- Problem description: Copy out the text of the rows below, substituting "Live" for each occurrence of "Ao Vivo" and keeping everything else unchanged. Leave the pictures out.

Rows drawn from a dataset
<<<<
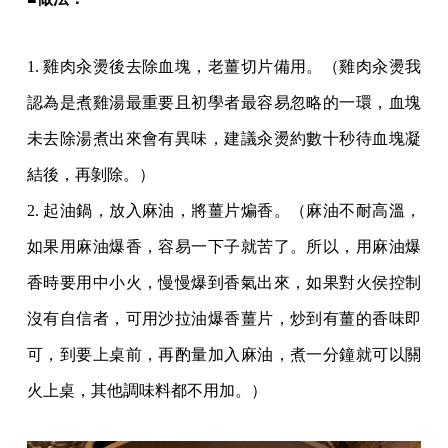
1. 雞肉汆燙後去除血塊，老薑切片備用。（雞肉汆燙我
認為是煮雞湯最重要且初學者最容易忽略的一環，血塊
未去除湯煮出來會有異味，建議汆燙約數十秒待血塊凝
結後，再剝除。）
2. 起油鍋，放入麻油，將薑片煸香。（麻油不耐高溫，
如果用麻油爆香，容易一下子就苦了。所以，用麻油爆
香時要用中小火，慢慢爆到香氣出來，如果對火侯控制
沒有自信者，可用沙拉油爆香薑片，炒到有薑的香味即
可，到要上桌前，再酌量加入麻油，煮一分鐘就可以關
火上桌，其他調味料都不用加。）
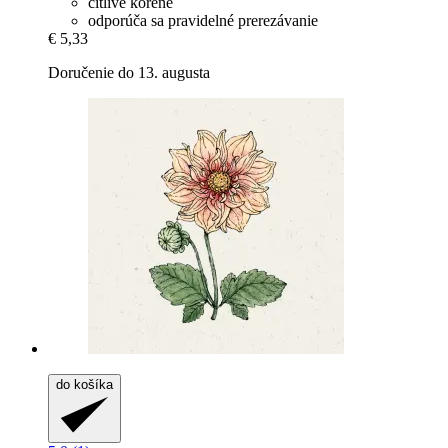
citlivé korene
odporúča sa pravidelné prerezávanie
€ 5,33
Doručenie do 13. augusta
do košíka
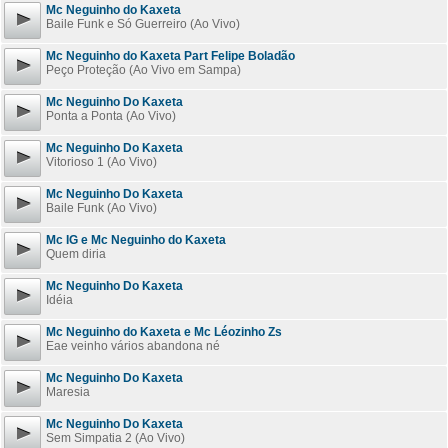
Mc Neguinho do Kaxeta
Baile Funk e Só Guerreiro (Ao Vivo)
Mc Neguinho do Kaxeta Part Felipe Boladão
Peço Proteção (Ao Vivo em Sampa)
Mc Neguinho Do Kaxeta
Ponta a Ponta (Ao Vivo)
Mc Neguinho Do Kaxeta
Vitorioso 1 (Ao Vivo)
Mc Neguinho Do Kaxeta
Baile Funk (Ao Vivo)
Mc IG e Mc Neguinho do Kaxeta
Quem diria
Mc Neguinho Do Kaxeta
Idéia
Mc Neguinho do Kaxeta e Mc Léozinho Zs
Eae veinho vários abandona né
Mc Neguinho Do Kaxeta
Maresia
Mc Neguinho Do Kaxeta
Sem Simpatia 2 (Ao Vivo)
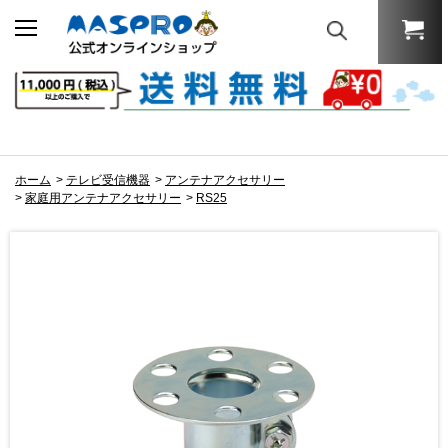
ホーム
>
テレビ受信機器
>
アンテナアクセサリー
>
家庭用アンテナアクセサリー
>
RS25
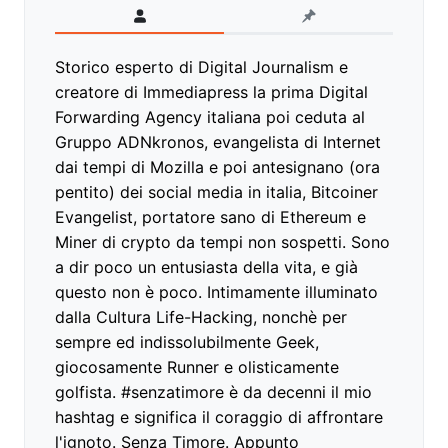
Storico esperto di Digital Journalism e
creatore di Immediapress la prima Digital
Forwarding Agency italiana poi ceduta al
Gruppo ADNkronos, evangelista di Internet
dai tempi di Mozilla e poi antesignano (ora
pentito) dei social media in italia, Bitcoiner
Evangelist, portatore sano di Ethereum e
Miner di crypto da tempi non sospetti. Sono
a dir poco un entusiasta della vita, e già
questo non è poco. Intimamente illuminato
dalla Cultura Life-Hacking, nonchè per
sempre ed indissolubilmente Geek,
giocosamente Runner e olisticamente
golfista. #senzatimore è da decenni il mio
hashtag e significa il coraggio di affrontare
l'ignoto. Senza Timore. Appunto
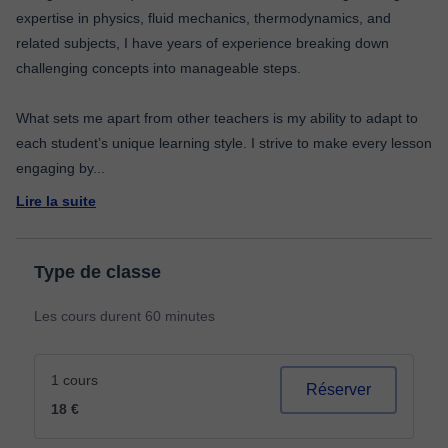
expertise in physics, fluid mechanics, thermodynamics, and
related subjects, I have years of experience breaking down
challenging concepts into manageable steps.
What sets me apart from other teachers is my ability to adapt to
each student’s unique learning style. I strive to make every lesson
engaging by
...
Lire la suite
Type de classe
Les cours durent 60 minutes
1 cours
Réserver
18 €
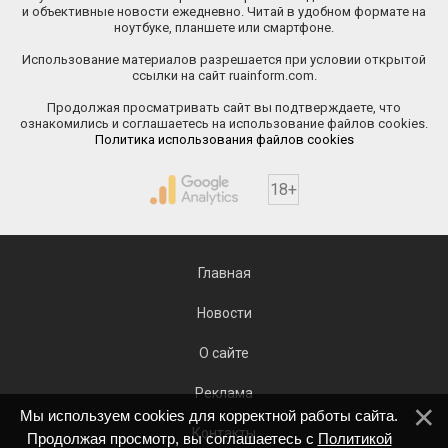
и объективные новости ежедневно. Читай в удобном формате на
ноутбуке, планшете или смартфоне.
Использование материалов разрешается при условии открытой
ссылки на сайт ruainform.com.
Продолжая просматривать сайт вы подтверждаете, что
ознакомились и соглашаетесь на использование файлов cookies.
Политика использования файлов cookies
18+
Главная
Новости
О сайте
Реклама
Мы используем cookies для корректной работы сайта.
Контакты
Продолжая просмотр, вы соглашаетесь с
Политикой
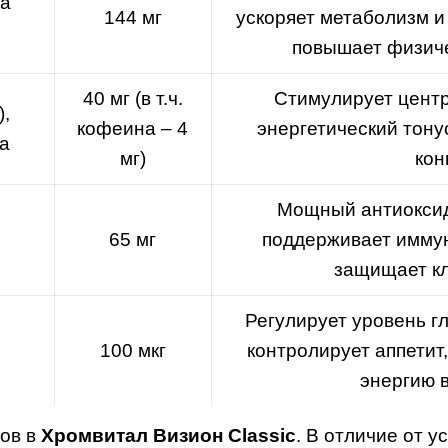
ia
144 мг
ускоряет метаболизм и
повышает физич
40 мг (в т.ч.
Стимулирует цент
),
кофеина – 4
энергетический тону
а
мг)
кон
Мощный антиоксида
65 мг
поддерживает иммун
защищает кл
Регулирует уровень гл
100 мкг
контролирует аппетит
энергию 
ов в
Хромвитал Визион Classic
. В отличие от 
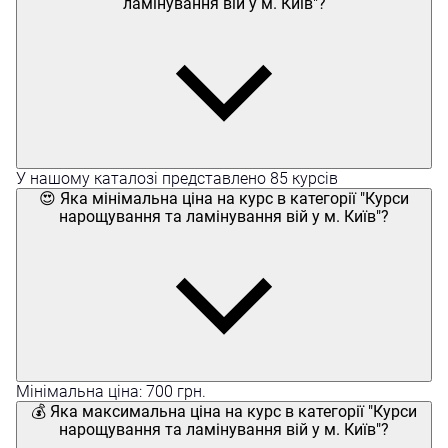
ламінування вій у м. Київ"?
У нашому каталозі представлено 85 курсів
😍 Яка мінімальна ціна на курс в категорії "Курси
нарощування та ламінування вій у м. Київ"?
Мінімальна ціна: 700 грн.
💰 Яка максимальна ціна на курс в категорії "Курси
нарощування та ламінування вій у м. Київ"?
>>>>
- Response for this exercise:
1. 雞肉汆燙後去除血塊，老薑切片備用。（雞肉汆燙我
認為是煮雞湯最重要且初學者最容易忽略的一環，血塊
未去除湯煮出來會有異味，建議汆燙約數十秒待血塊凝
結後，再剝除。）
2. 起油鍋，放入麻油，將薑片煸香。（麻油不耐高溫，
如果用麻油爆香，容易一下子就苦了。所以，用麻油爆
香時要用中小火，慢慢爆到香氣出來，如果對火侯控制
沒有自信者，可用沙拉油爆香薑片，炒到有薑的香味即
可，到要上桌前，再酌量加入麻油，煮一分鐘就可以關
火上桌，其他調味料都不用加。）
citlivé korene
odporúča sa pravidelné prerezávanie
€ 5,33
Doručenie do 13. augusta
do košíka
Mc Neguinho do Kaxeta
Baile Funk e Só Guerreiro (Live)
Mc Neguinho do Kaxeta Part Felipe Boladão
Peço Proteção (Live em Sampa)
Mc Neguinho Do Kaxeta
Ponta a Ponta (Live)
Mc Neguinho Do Kaxeta
Vitorioso 1 (Live)
Mc Neguinho Do Kaxeta
Baile Funk (Live)
Mc IG e Mc Neguinho do Kaxeta
Quem diria
Mc Neguinho Do Kaxeta
Idéia
Mc Neguinho do Kaxeta e Mc Léozinho Zs
Eae veinho vários abandona né
Mc Neguinho Do Kaxeta
Maresia
Mc Neguinho Do Kaxeta
Sem Simpatia 2 (Live)
ホーム
>
テレビ受信機器
>
アンテナアクセサリー
>
家庭用アンテナアクセサリー
>
RS25
Storico esperto di Digital Journalism e
creatore di Immediapress la prima Digital
Forwarding Agency italiana poi ceduta al
Gruppo ADNkronos, evangelista di Internet
dai tempi di Mozilla e poi antesignano (ora
pentito) dei social media in italia, Bitcoiner
Evangelist, portatore sano di Ethereum e
Miner di crypto da tempi non sospetti. Sono
a dir poco un entusiasta della vita, e già
questo non è poco. Intimamente illuminato
dalla Cultura Life-Hacking, nonchè per
sempre ed indissolubilmente Geek,
giocosamente Runner e olisticamente
golfista. #senzatimore è da decenni il mio
hashtag e significa il coraggio di affrontare
l'ignoto. Senza Timore. Appunto
expertise in physics, fluid mechanics, thermodynamics, and
related subjects, I have years of experience breaking down
challenging concepts into manageable steps.
What sets me apart from other teachers is my ability to adapt to
each student’s unique learning style. I strive to make every lesson
engaging by
...
Lire la suite
Type de classe
Les cours durent 60 minutes
1 cours
Réserver
18 €
и объективные новости ежедневно. Читай в удобном формате на
ноутбуке, планшете или смартфоне.
Использование материалов разрешается при условии открытой
ссылки на сайт ruainform.com.
Продолжая просматривать сайт вы подтверждаете, что
ознакомились и соглашаетесь на использование файлов cookies.
Политика использования файлов cookies
18+
Главная
Новости
О сайте
Реклама
Мы используем cookies для корректной работы сайта.
Контакты
Продолжая просмотр, вы соглашаетесь с
Политикой
ia
144 мг
ускоряет метаболизм и
повышает физич
40 мг (в т.ч.
Стимулирует цент
),
кофеина – 4
энергетический тону
а
мг)
кон
Мощный антиоксида
65 мг
поддерживает иммун
защищает кл
Регулирует уровень гл
100 мкг
контролирует аппетит
энергию 
ов в
Хромвитал Визион Classic
. В отличие от 
ламінування вій у м. Київ"?
У нашому каталозі представлено 85 курсів
😍 Яка мінімальна ціна на курс в категорії "Курси
нарощування та ламінування вій у м. Київ"?
Мінімальна ціна: 700 грн.
💰 Яка максимальна ціна на курс в категорії "Курси
нарощування та ламінування вій у м. Київ"?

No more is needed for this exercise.